Because the trial was not blinded and there was no control, it was impossible for the researchers to estimate the magnitude of the placebo effect—which is present in all trials. In this case, it might have been powerful, the researchers note, since the participants had elected to travel internationally to be treated and were not being helped sufficiently by any prior treatments (which they ceased prior to the beginning of the trial). Thus, the factor of “expectancy,” of wanting and expecting a positive result, was no doubt present. Researchers have long understood the special challenge of clinical research involving psychedelic compounds: those who ingest them know they have received a “treatment”—there is no known neutral, non-psychoactive agent that effectively mimics a psychedelic drug experience.

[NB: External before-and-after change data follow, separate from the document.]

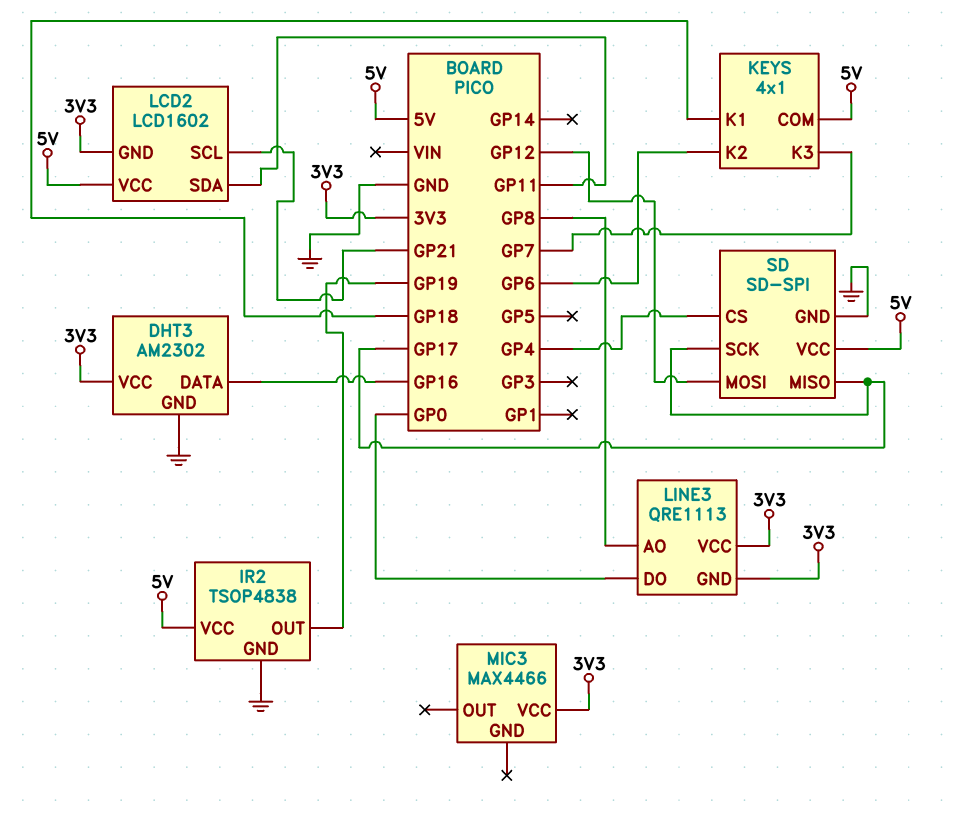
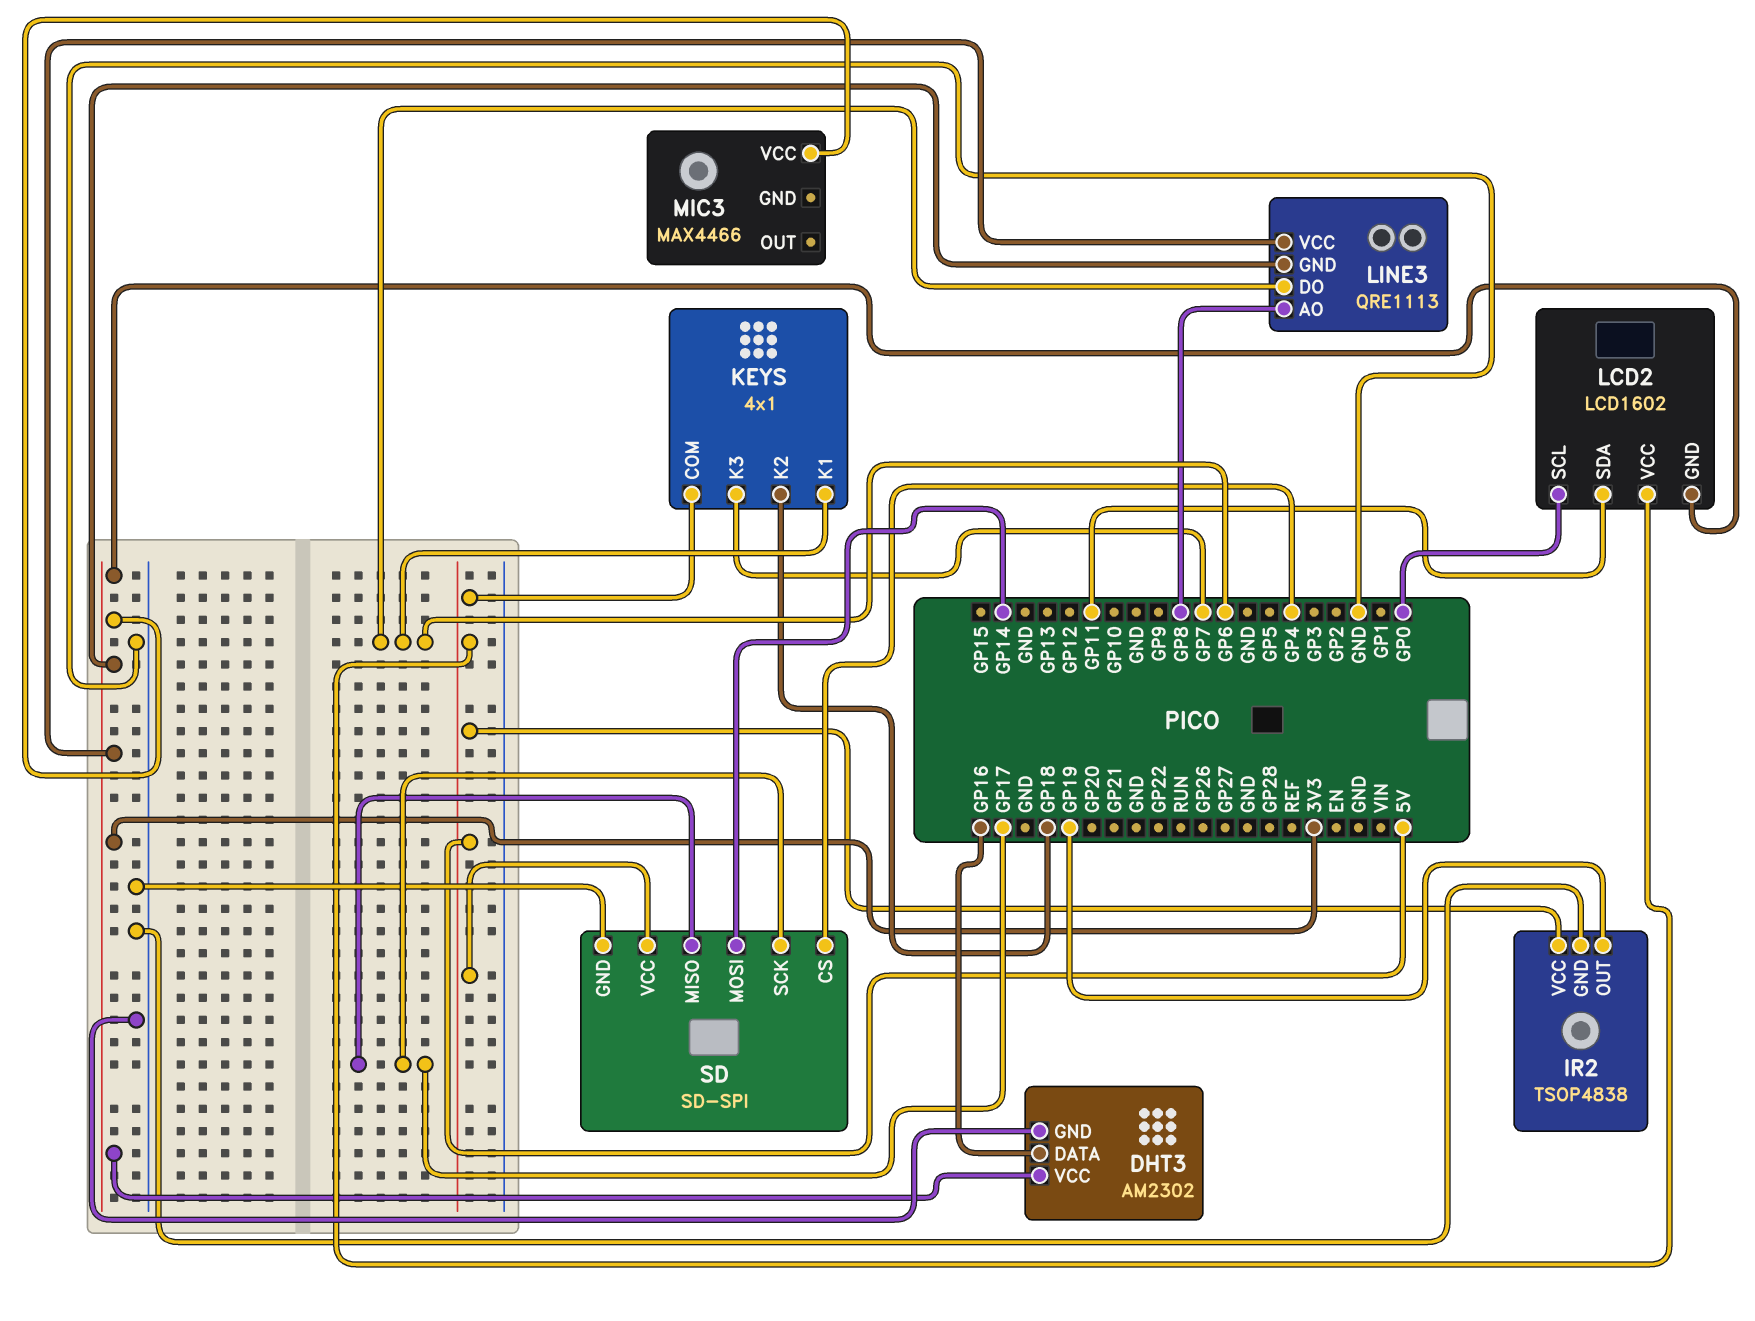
KEYS pin K1: GP18 -> GP6
KEYS pin K2: GP6 -> GP18
LCD2 pin SCL: GP21 -> GP0
LINE3 pin DO: GP0 -> GP6
SD pin MOSI: GP12 -> GP14

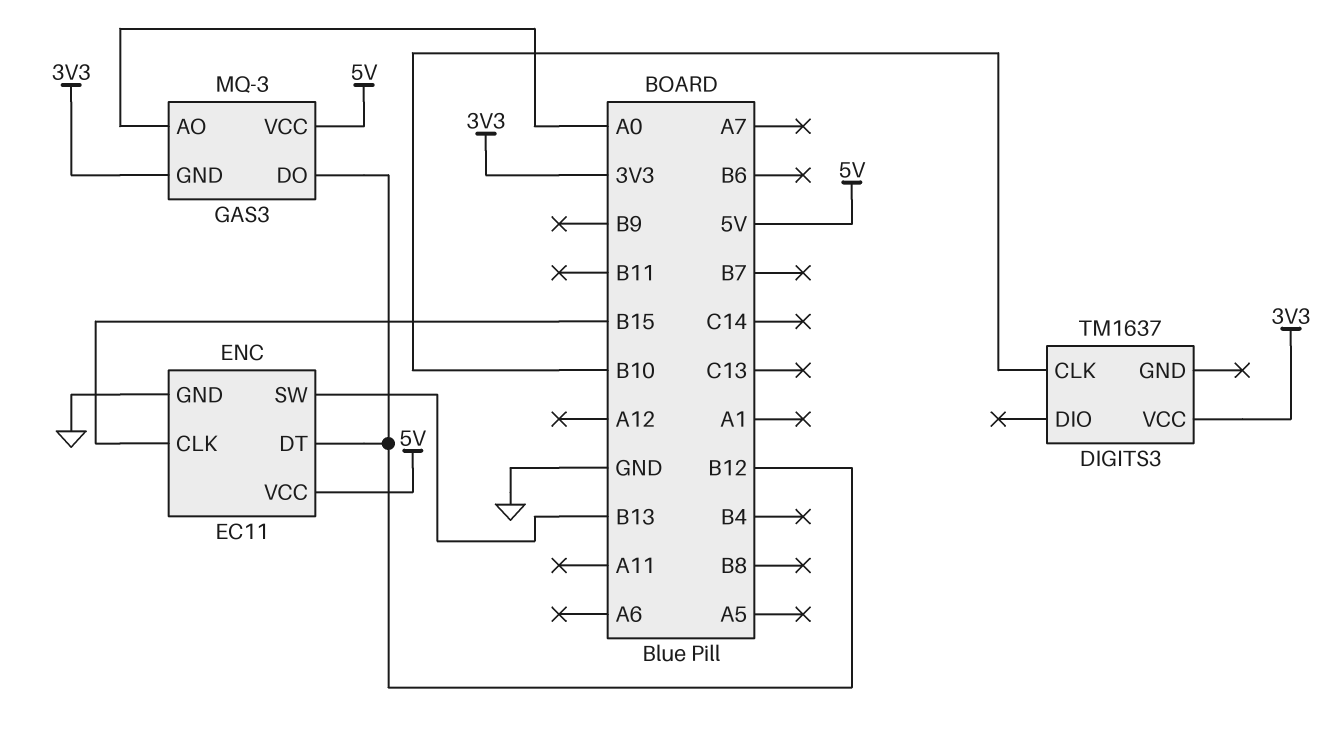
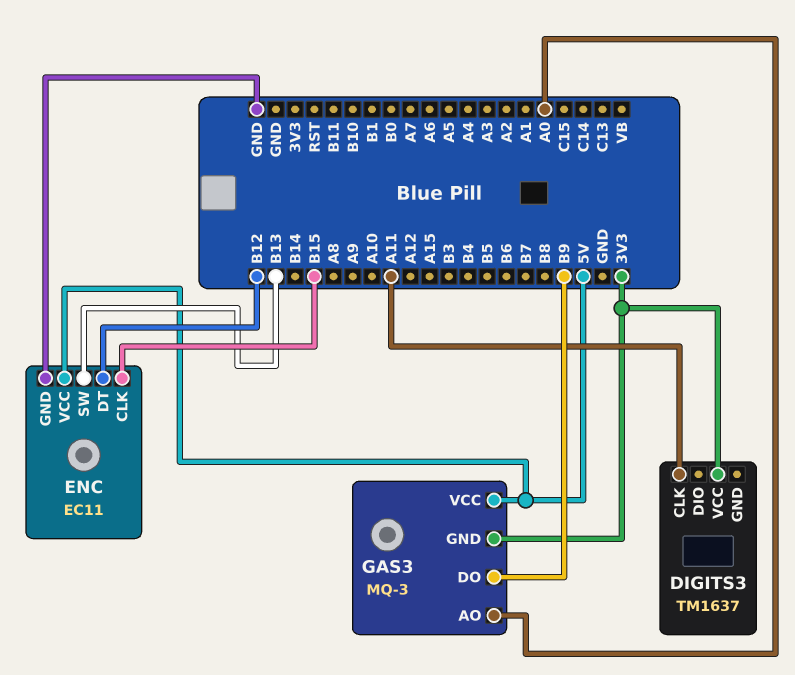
DIGITS3 pin CLK: B10 -> A11
GAS3 pin DO: B12 -> B9

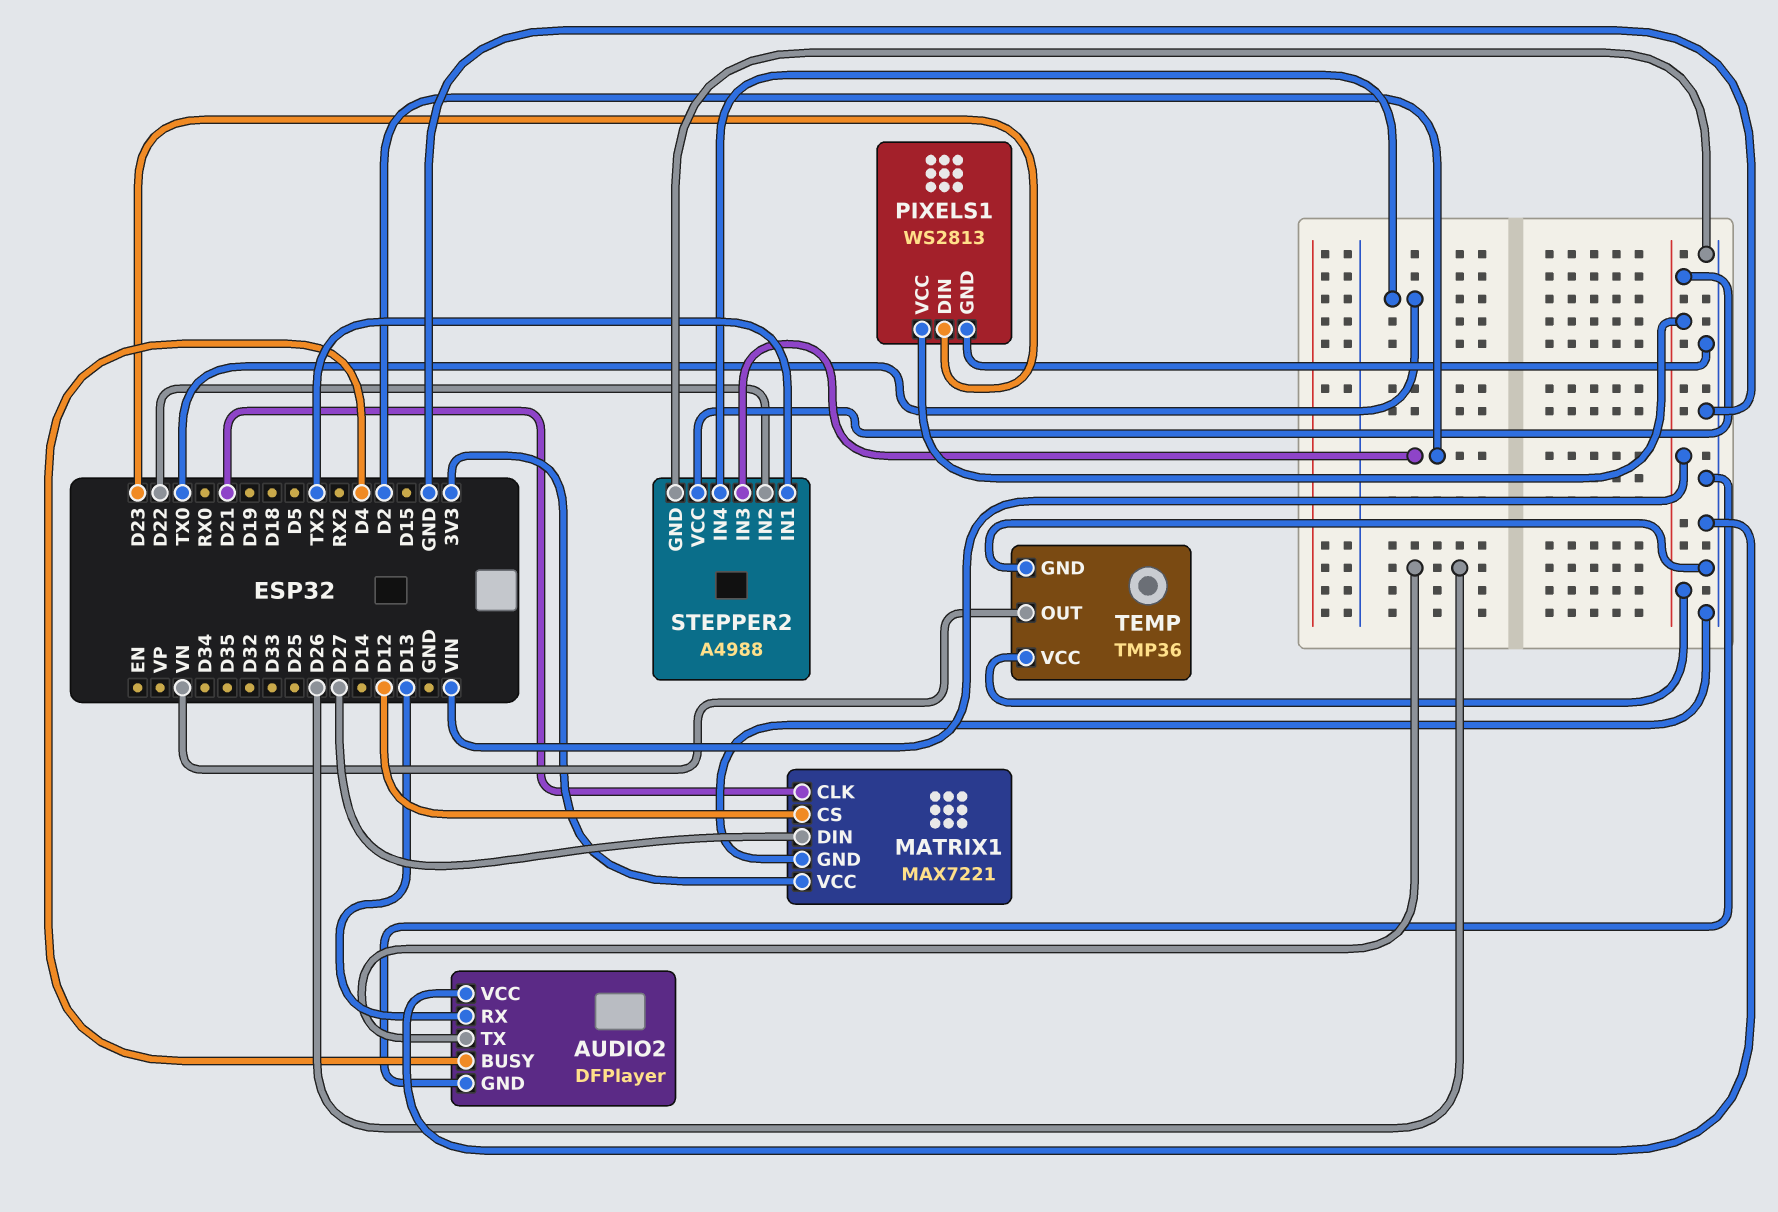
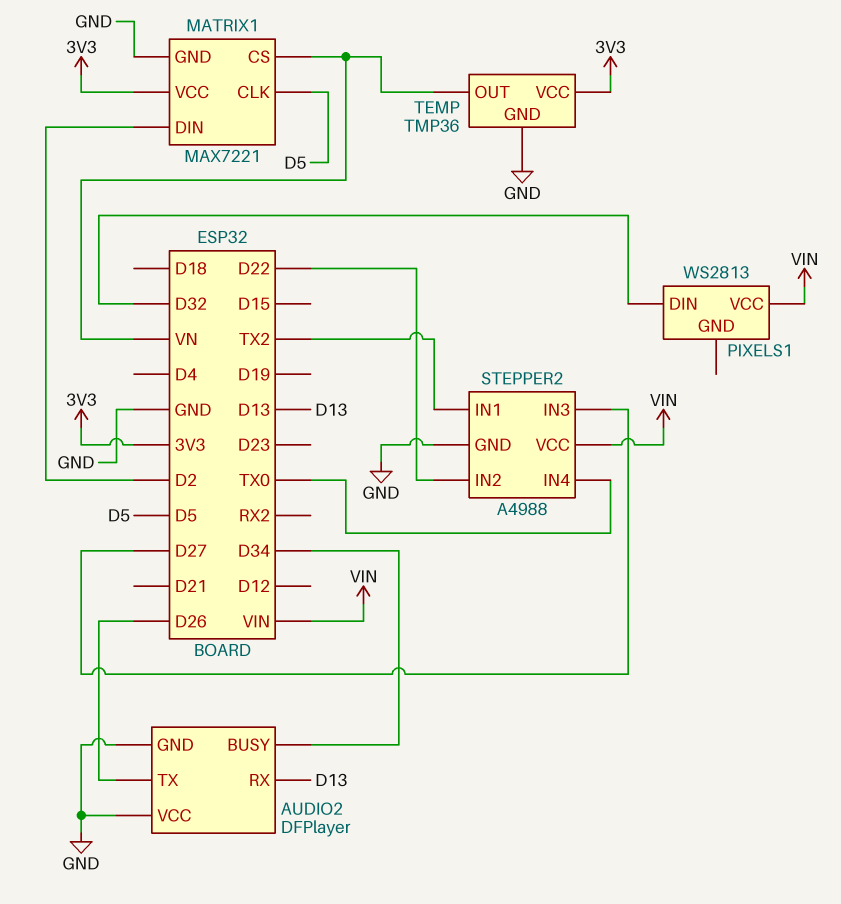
AUDIO2 pin BUSY: D4 -> D34
MATRIX1 pin CLK: D21 -> D5
MATRIX1 pin CS: D12 -> VN
MATRIX1 pin DIN: D27 -> D2
PIXELS1 pin DIN: D23 -> D32
PIXELS1 pin GND: GND -> none
STEPPER2 pin IN3: D2 -> D27
TEMP pin VCC: VIN -> 3V3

Another important factor in considering the strong results is the potential impact of “complementary therapies” which all participants received as part of the trial in Tijuana. Each participant was paired with a licensed therapist experienced in coaching patients undergoing ibogaine treatment. Each was coached prior to the administration of the treatment, during the treatment while the dream-like effects of ibogaine were being experienced, and following treatment—the next day, when coaches and patients discussed the processing of their emotions and how to interpret and “integrate” insights they may have gained from the treatment into their everyday lives.
Further study of the data from the brain scans made before and after the treatments will lead to additional papers by the team. Dr. Williams hopes that results of subsequent studies with more diverse patient populations including those with more severe TBI, will reveal “a host of different brain areas” that may be involved in any therapeutic impact of ibogaine—data that might “help us to treat other forms of PTSD, anxiety, and depression that aren’t necessarily linked to TBI.”